INPUT FOR THIS TASK:
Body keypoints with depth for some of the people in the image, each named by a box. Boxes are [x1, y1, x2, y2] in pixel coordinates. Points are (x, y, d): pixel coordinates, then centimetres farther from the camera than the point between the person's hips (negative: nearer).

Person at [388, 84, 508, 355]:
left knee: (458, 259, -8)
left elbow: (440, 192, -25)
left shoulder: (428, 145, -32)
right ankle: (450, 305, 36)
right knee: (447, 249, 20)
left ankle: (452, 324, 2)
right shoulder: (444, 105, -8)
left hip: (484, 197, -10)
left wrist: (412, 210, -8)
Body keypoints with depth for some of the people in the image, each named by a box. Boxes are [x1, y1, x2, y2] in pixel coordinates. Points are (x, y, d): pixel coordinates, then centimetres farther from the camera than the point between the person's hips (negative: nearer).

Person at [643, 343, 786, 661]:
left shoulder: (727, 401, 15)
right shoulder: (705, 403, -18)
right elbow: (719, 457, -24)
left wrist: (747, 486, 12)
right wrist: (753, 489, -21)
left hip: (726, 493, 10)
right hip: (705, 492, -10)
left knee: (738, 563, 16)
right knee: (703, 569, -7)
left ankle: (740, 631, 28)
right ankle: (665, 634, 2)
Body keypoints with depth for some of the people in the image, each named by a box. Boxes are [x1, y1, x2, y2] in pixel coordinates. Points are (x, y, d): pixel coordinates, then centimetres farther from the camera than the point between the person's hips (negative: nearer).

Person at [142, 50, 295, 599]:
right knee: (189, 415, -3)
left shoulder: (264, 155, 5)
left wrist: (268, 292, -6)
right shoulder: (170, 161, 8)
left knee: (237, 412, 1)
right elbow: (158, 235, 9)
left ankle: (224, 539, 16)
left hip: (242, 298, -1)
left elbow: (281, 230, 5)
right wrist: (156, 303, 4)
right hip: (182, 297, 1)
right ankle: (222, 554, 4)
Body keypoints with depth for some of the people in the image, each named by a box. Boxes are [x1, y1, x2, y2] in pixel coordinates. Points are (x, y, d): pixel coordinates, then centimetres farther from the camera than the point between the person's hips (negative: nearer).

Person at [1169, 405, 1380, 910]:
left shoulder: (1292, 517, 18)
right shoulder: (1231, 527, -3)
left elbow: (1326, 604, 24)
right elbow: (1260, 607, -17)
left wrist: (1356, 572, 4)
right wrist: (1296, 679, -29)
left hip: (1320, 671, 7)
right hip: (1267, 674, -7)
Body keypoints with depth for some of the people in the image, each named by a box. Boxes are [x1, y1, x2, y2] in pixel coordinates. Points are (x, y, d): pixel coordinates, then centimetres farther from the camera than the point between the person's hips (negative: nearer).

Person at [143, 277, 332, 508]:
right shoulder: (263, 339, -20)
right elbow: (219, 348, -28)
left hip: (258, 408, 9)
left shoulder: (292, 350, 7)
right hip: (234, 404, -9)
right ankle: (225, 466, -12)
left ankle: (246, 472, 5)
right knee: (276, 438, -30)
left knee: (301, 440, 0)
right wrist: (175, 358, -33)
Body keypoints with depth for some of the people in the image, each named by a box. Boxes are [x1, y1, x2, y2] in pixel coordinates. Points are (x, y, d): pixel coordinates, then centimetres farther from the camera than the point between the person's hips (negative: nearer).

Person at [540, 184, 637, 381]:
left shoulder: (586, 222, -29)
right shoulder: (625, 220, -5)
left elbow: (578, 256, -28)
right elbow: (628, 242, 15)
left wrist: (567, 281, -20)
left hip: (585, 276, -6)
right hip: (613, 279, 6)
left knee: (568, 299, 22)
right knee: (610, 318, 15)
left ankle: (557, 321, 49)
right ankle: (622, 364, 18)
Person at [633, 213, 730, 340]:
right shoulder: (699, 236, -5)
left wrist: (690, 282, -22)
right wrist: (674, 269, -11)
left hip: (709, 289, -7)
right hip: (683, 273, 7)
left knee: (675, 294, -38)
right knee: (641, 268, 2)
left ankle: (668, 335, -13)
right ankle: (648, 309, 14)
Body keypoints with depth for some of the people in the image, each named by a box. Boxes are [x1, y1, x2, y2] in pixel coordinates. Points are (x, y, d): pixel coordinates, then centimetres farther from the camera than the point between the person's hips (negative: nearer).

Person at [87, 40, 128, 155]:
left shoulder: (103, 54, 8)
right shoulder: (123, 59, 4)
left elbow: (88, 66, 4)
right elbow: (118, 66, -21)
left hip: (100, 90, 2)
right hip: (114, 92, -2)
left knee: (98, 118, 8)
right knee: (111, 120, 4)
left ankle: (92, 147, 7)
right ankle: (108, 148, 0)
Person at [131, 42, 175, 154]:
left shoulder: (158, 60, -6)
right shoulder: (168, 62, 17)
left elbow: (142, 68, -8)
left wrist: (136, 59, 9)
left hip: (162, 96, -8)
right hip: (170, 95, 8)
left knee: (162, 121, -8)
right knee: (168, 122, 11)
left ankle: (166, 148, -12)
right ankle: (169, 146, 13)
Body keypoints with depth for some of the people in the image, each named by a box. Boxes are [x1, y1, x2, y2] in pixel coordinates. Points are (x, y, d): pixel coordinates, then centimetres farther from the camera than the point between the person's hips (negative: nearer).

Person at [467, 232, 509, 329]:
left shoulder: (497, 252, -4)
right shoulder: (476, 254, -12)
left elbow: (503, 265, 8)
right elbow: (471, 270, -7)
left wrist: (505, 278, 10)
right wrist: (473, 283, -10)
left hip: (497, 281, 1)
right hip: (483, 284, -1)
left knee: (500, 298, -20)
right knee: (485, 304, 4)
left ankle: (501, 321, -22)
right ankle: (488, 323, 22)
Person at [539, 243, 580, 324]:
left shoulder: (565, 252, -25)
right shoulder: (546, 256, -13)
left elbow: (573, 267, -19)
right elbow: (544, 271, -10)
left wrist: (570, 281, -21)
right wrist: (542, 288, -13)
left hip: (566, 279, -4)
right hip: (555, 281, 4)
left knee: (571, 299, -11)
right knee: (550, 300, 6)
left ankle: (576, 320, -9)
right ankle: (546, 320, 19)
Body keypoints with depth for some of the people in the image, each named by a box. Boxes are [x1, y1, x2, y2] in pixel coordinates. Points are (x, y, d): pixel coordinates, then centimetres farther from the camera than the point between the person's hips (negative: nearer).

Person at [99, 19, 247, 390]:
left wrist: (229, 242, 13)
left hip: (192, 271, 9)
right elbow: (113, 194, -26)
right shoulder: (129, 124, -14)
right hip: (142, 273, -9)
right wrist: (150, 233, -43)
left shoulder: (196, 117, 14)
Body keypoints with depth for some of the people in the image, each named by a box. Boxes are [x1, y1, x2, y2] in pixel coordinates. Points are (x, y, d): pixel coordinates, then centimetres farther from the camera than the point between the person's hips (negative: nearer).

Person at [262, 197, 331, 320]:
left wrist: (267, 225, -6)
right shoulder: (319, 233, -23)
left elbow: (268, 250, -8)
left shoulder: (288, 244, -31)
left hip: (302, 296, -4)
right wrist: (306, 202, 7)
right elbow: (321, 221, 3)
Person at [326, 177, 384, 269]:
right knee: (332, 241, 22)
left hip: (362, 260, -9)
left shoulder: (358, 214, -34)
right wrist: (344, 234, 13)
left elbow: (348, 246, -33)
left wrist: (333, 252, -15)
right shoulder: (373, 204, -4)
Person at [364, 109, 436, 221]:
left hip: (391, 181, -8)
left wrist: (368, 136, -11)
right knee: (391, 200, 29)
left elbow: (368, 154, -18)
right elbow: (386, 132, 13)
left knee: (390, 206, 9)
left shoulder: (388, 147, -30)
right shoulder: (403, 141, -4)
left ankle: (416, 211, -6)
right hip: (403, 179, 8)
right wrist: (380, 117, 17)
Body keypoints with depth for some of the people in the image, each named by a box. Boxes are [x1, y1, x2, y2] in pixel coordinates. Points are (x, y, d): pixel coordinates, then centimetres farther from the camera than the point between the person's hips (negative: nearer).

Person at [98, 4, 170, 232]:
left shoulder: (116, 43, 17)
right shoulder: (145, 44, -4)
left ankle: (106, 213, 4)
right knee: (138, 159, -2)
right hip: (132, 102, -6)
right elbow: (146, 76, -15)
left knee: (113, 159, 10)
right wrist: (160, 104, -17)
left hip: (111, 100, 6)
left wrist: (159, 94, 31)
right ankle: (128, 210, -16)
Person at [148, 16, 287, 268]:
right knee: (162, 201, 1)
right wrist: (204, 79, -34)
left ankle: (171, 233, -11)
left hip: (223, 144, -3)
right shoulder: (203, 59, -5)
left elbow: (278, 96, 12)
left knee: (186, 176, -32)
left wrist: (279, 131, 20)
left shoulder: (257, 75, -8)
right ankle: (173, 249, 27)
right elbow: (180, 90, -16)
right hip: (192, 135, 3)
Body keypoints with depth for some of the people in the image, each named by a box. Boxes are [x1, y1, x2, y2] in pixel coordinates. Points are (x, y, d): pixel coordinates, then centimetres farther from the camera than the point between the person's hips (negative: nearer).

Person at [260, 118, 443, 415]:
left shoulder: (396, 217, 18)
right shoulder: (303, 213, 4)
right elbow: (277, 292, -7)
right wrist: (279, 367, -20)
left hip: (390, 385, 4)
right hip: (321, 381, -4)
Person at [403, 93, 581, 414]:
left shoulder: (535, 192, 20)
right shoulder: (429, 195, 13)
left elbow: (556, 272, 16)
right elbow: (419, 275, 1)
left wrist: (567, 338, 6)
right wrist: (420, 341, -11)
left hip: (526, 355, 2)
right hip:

YOUR GOAL: Convert the lines of the data between the line holding "left knee: (675, 294, -38)" and the line holding "left knee: (162, 121, -8)", inclusive, into a Markdown table with the columns Row and Text, numbering each line and skipping blank lines.

YOUR SOLUTION:
| Row | Text |
|---|---|
| 1 | left knee: (675, 294, -38) |
| 2 | right knee: (641, 268, 2) |
| 3 | left ankle: (668, 335, -13) |
| 4 | right ankle: (648, 309, 14) |
| 5 | Body keypoints with depth for some of the people in the image, each named by a box. Boxes are [x1, y1, x2, y2] in pixel coordinates. Points are (x, y, d): pixel coordinates, then centimetres farther from the camera than the point between the person's hips (negative: nearer). |
| 6 | Person at [87, 40, 128, 155]: |
| 7 | left shoulder: (103, 54, 8) |
| 8 | right shoulder: (123, 59, 4) |
| 9 | left elbow: (88, 66, 4) |
| 10 | right elbow: (118, 66, -21) |
| 11 | left hip: (100, 90, 2) |
| 12 | right hip: (114, 92, -2) |
| 13 | left knee: (98, 118, 8) |
| 14 | right knee: (111, 120, 4) |
| 15 | left ankle: (92, 147, 7) |
| 16 | right ankle: (108, 148, 0) |
| 17 | Person at [131, 42, 175, 154]: |
| 18 | left shoulder: (158, 60, -6) |
| 19 | right shoulder: (168, 62, 17) |
| 20 | left elbow: (142, 68, -8) |
| 21 | left wrist: (136, 59, 9) |
| 22 | left hip: (162, 96, -8) |
| 23 | right hip: (170, 95, 8) |
| 24 | left knee: (162, 121, -8) |